#### Textauszug

Mein Grundschulfreund, der Nazi


Lieber F.,

es ist lange her, dass wir uns gesehen haben. Jetzt sehe ich nur noch Updates auf deiner Pinnwand. War es schön in Oberbayern? Wie weit bist du mit deinem Gemüsegarten? Bist du immer noch in einer komplizierten Beziehung?

Wenn ich deinen Namen in meiner Timeline sehe, denke ich an vergangene Herbstnachmittage. Jene, in denen wir mit dem Fahrrad in den Wald gefahren sind, um eine Butze aus herumliegendem Holz zu bauen. Ich erinnere mich daran, wie ich bei dir schlafen wollte und meine Mutter mich nach einem Heimwehanfall abholen musste. Du hast nur drei Häuser weiter gewohnt.

Ich weiß, dass du die gelben Haribo Bären lieber magst als die Roten. Das hat dich zu einem Ehrengast auf Kindergeburtstagen gemacht. Dein Ranzen war meist dreckig, aber du konntest ihn immerhin am weitesten von uns in die Pfütze werfen. Die Postkarten, die deine Eltern dich zwangen mir aus Teneriffa zu schreiben, liegen in Kartons im Keller meiner Eltern. Wäre es nach uns gegangen, hätten wir uns nach den großen Ferien nur einen Handschlag gegeben. Wir hätten gesagt: “Und was machen wir heute?“ Wir haben nie zurückgeschaut.

########
#### Vorliegende Angaben

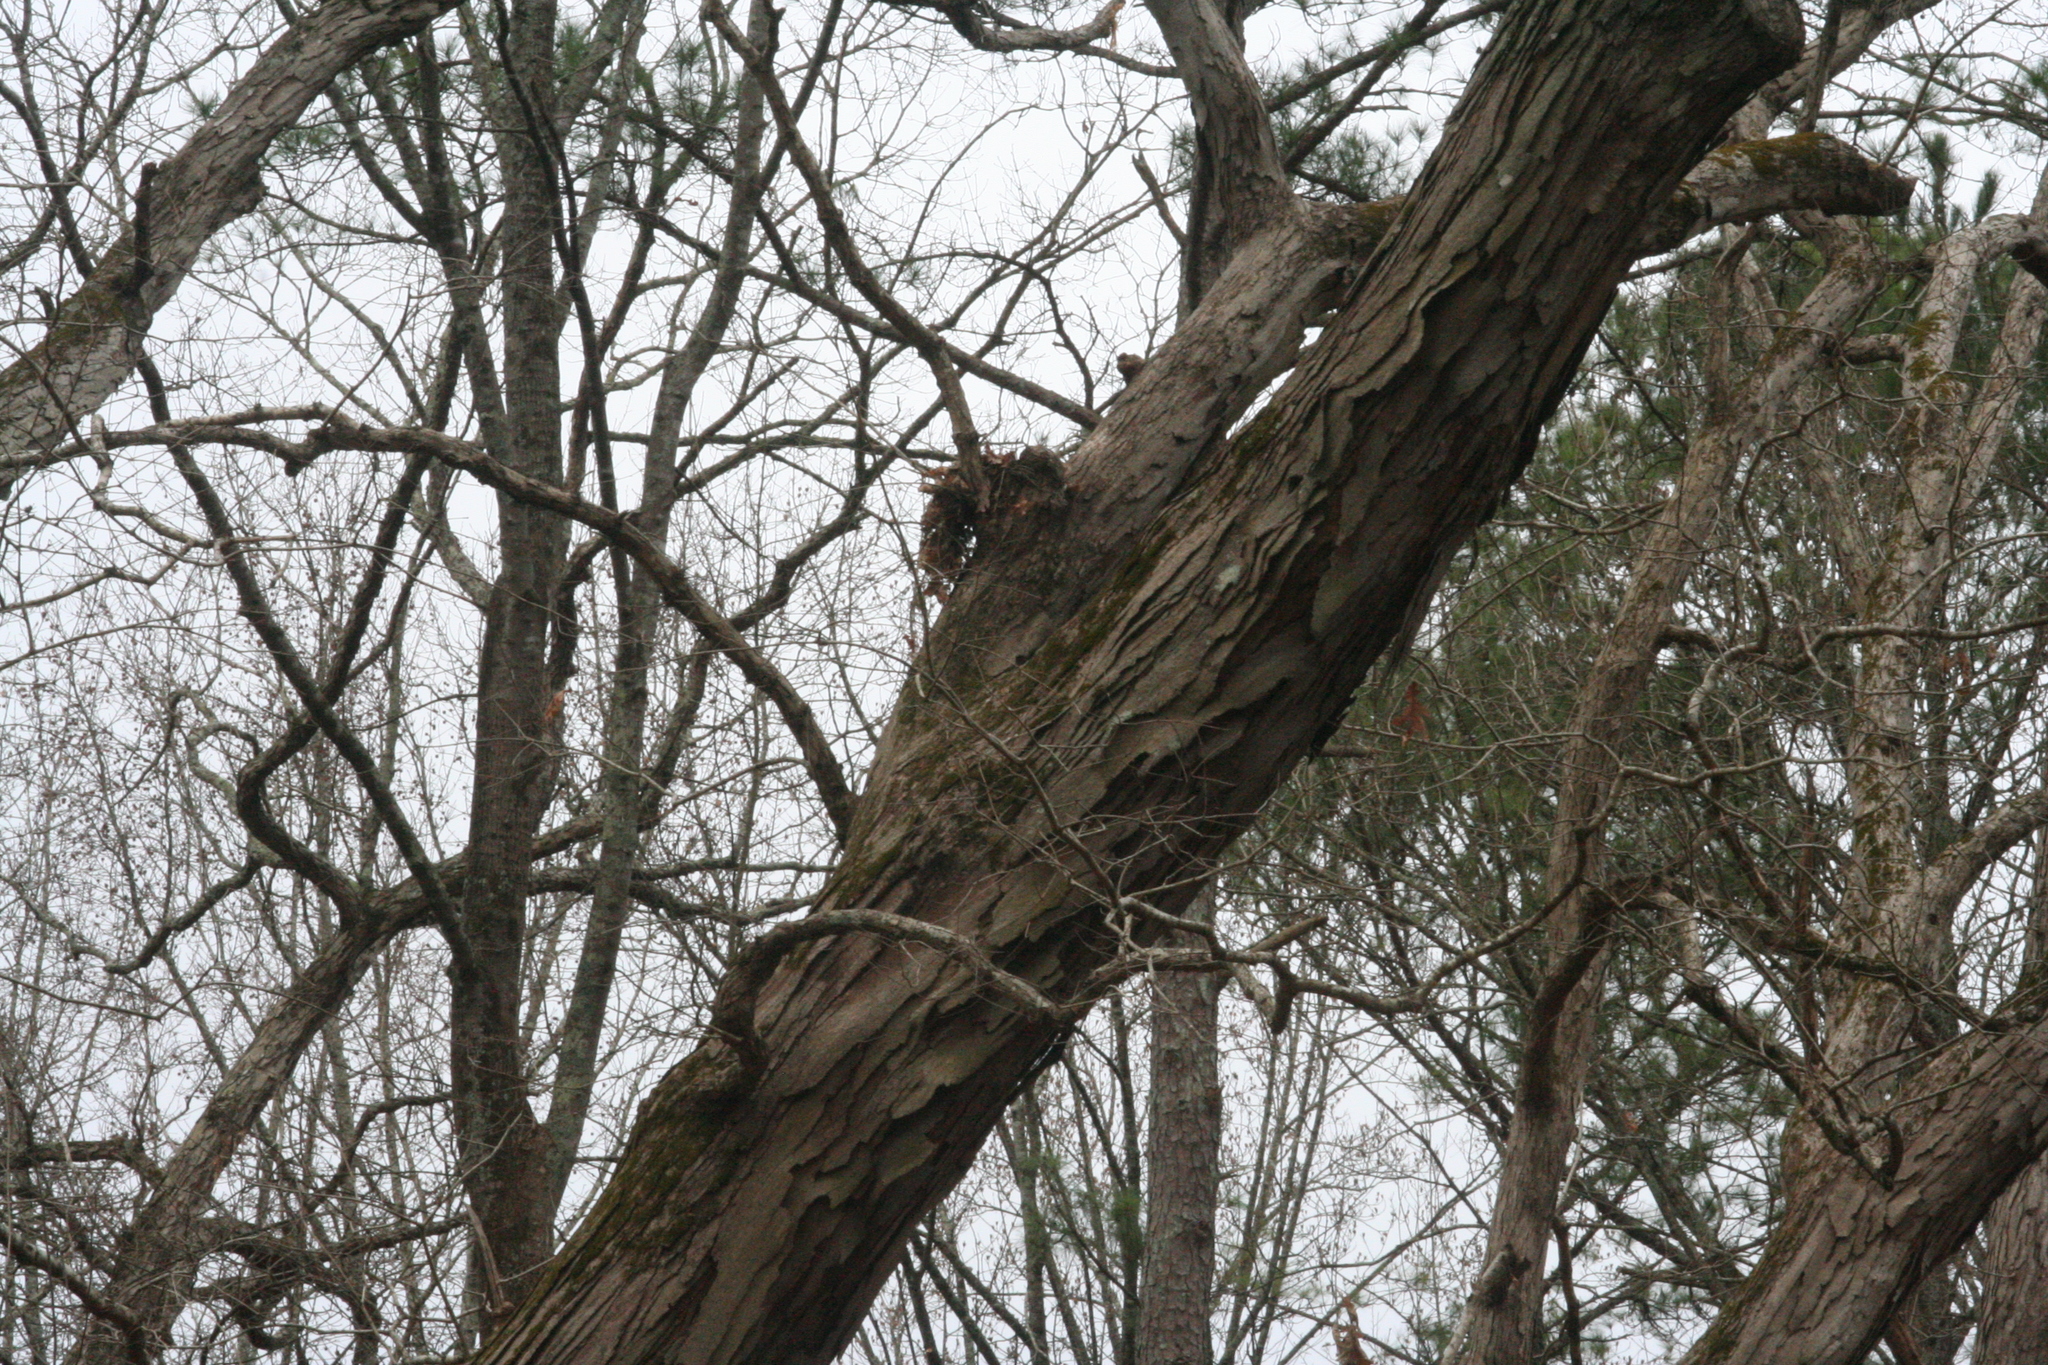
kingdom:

########
#### Vorliegende Angaben

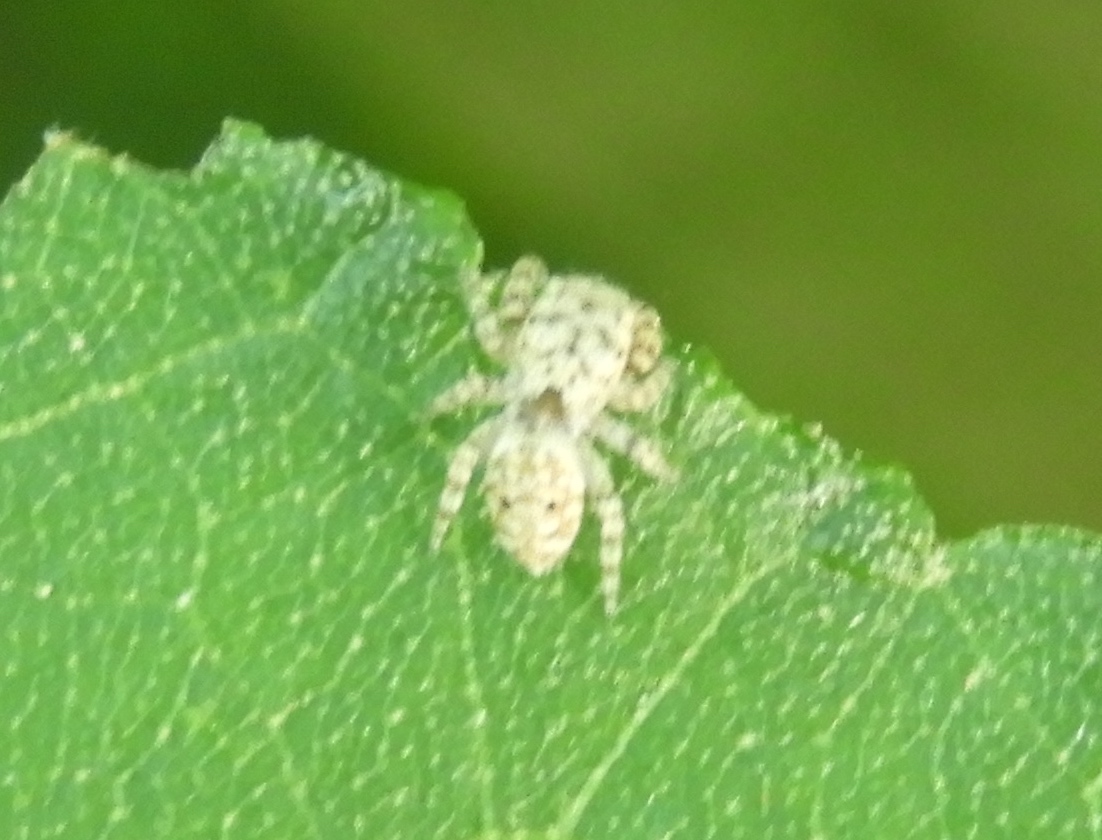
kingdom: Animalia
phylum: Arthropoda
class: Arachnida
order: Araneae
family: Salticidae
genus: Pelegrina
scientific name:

########
#### Vorliegende Angaben

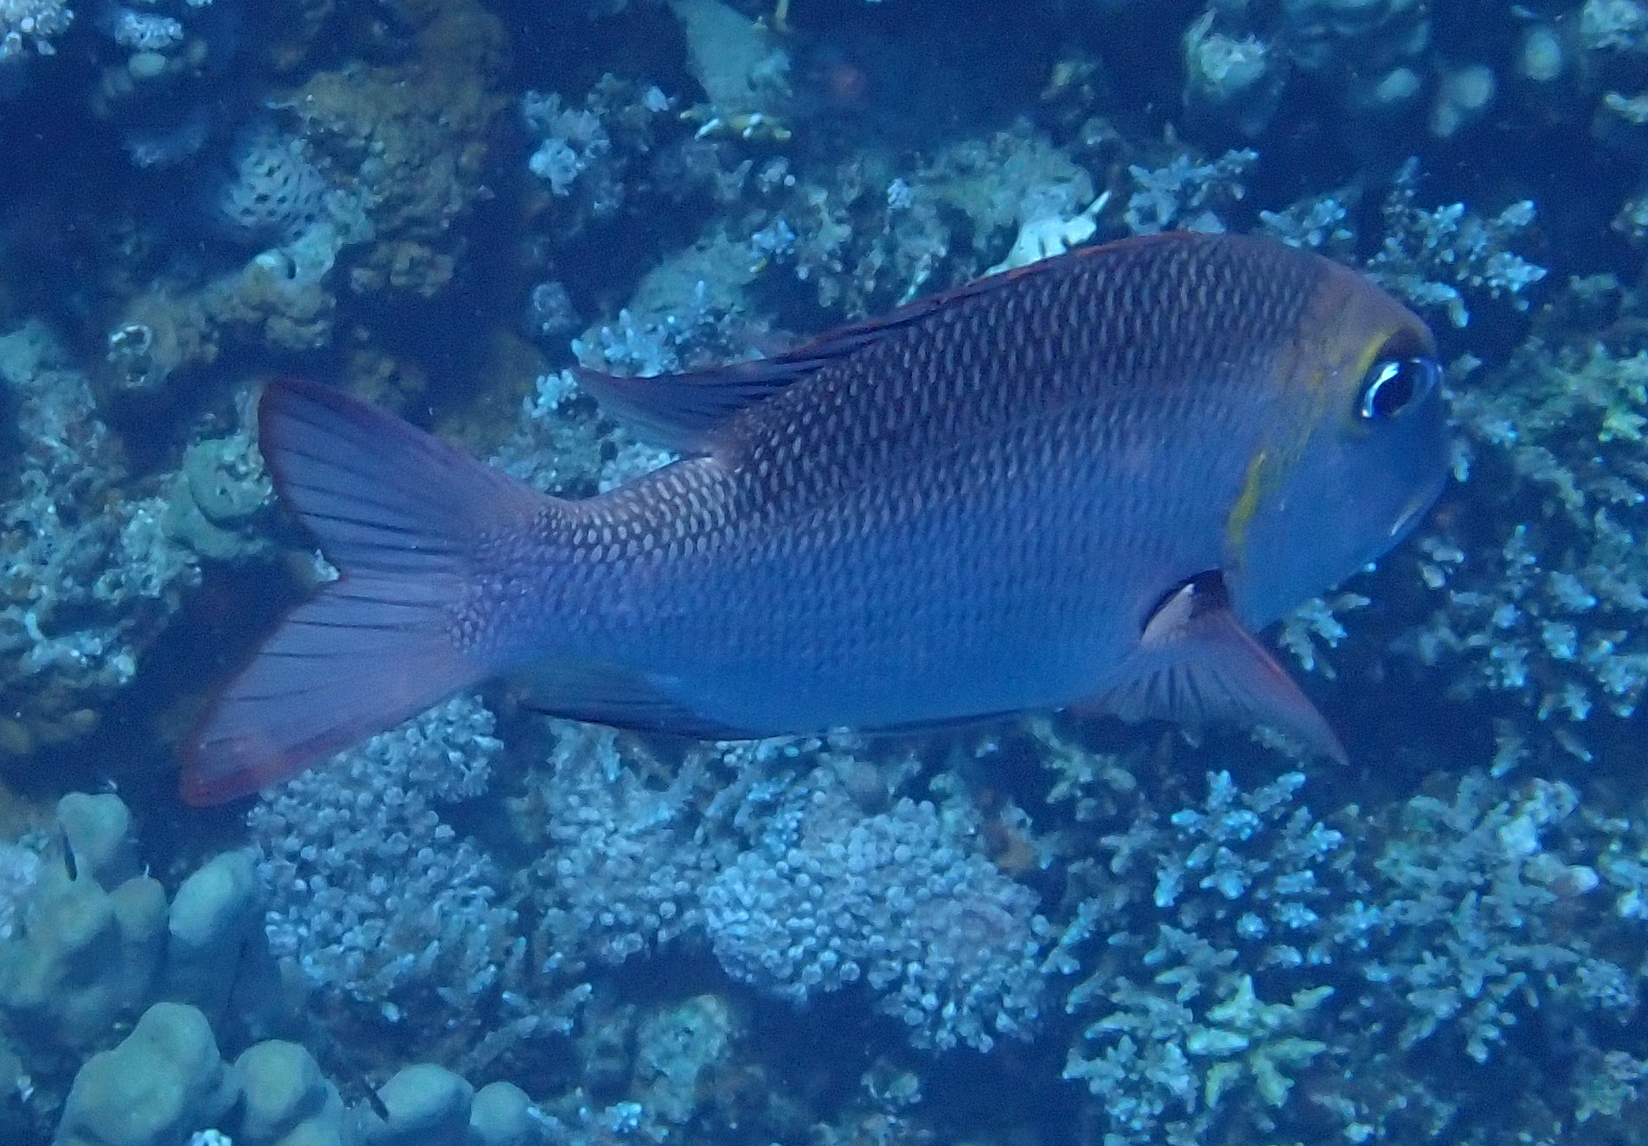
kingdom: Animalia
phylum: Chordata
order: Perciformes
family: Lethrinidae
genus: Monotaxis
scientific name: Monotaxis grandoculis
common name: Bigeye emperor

########

**Aufgabe A**
Beantworte zu dem Brief an F. die folgenden Fragen:
(i) Wie viele Häuser weiter hat F. gewohnt?
(ii) Welche Haribo-Bären mag F. lieber als die roten?
(iii) Wo liegen die Postkarten aus Teneriffa heute?
**Aufgabe B**
Schreibe den Brief an F. nach seinem letzten Satz weiter.

**Lösung A**
(i) Drei Häuser weiter.
(ii) Die gelben.
(iii) In Kartons im Keller der Eltern der Person, die den Brief schreibt.

**Lösung B**
Was ich in letzter Zeit von dir gelesen habe, macht mich wütend. Du hast den Edathy-Status von Jan Leyk geteilt, die Focus-Artikel, in denen die Flüchtlingskrise zu einer Invasion umgeschrieben wird. Du hast dich an einer Online-Petition gegen “Masseneinwanderung” beteiligt und die PEGIDA-Seite geliked. Mein Vater war selbst kroatischer Flüchtling und ist Jahre später als Gastarbeiter nach Deutschland gekommen. Du hast mit ihm jeden Mittwoch Spaghetti gegessen; weißt du noch, wie du deine Hose bekleckert hast und er sie waschen und in den Trockner stecken musste, damit du zuhause keinen Anschiss bekamst? Du hättest es besser wissen können. Aber du hast dich dagegen entschieden.

Ich verstehe nicht, wie es dazu kommen konnte. Wir haben uns jeden Tag in der Schule gesehen. Wann haben dich die Lehrer dieser Welt in die rechte Ecke gestellt? Du hast immer noch zwei Bleistifte aus meinem Etui, die du mir im Sommer ’92 zurückgeben wolltest. Du hast noch immer meine Peter Pan CD, die du mittlerweile wohl juristisch ersessen hast. Du konntest jedes Disneylied auswendig. Jetzt schaue ich auf deine Pinnwand und weiß nicht mehr, wer du bist. Dabei warst du mein Sitznachbar in der Grundschule. Vier Jahre lang.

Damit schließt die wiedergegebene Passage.